== PROVIDED DATA

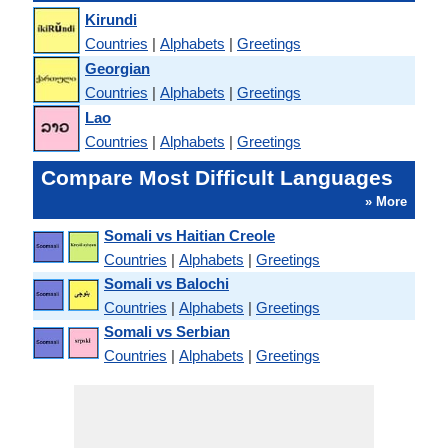
Kirundi
Countries
|
Alphabets
|
Greetings
Georgian
Countries
|
Alphabets
|
Greetings
Lao
Countries
|
Alphabets
|
Greetings
Compare Most Difficult Languages
» More
Somali vs Haitian Creole
Countries
|
Alphabets
|
Greetings
Somali vs Balochi
Countries
|
Alphabets
|
Greetings
Somali vs Serbian
Countries
|
Alphabets
|
Greetings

====

__TASK OBJECTIVE__
Except for pictures, copy the records above exactly.

__SOLUTION TO THIS PROBLEM__
Kirundi
Countries
|
Alphabets
|
Greetings
Georgian
Countries
|
Alphabets
|
Greetings
Lao
Countries
|
Alphabets
|
Greetings
Compare Most Difficult Languages
» More
Somali vs Haitian Creole
Countries
|
Alphabets
|
Greetings
Somali vs Balochi
Countries
|
Alphabets
|
Greetings
Somali vs Serbian
Countries
|
Alphabets
|
Greetings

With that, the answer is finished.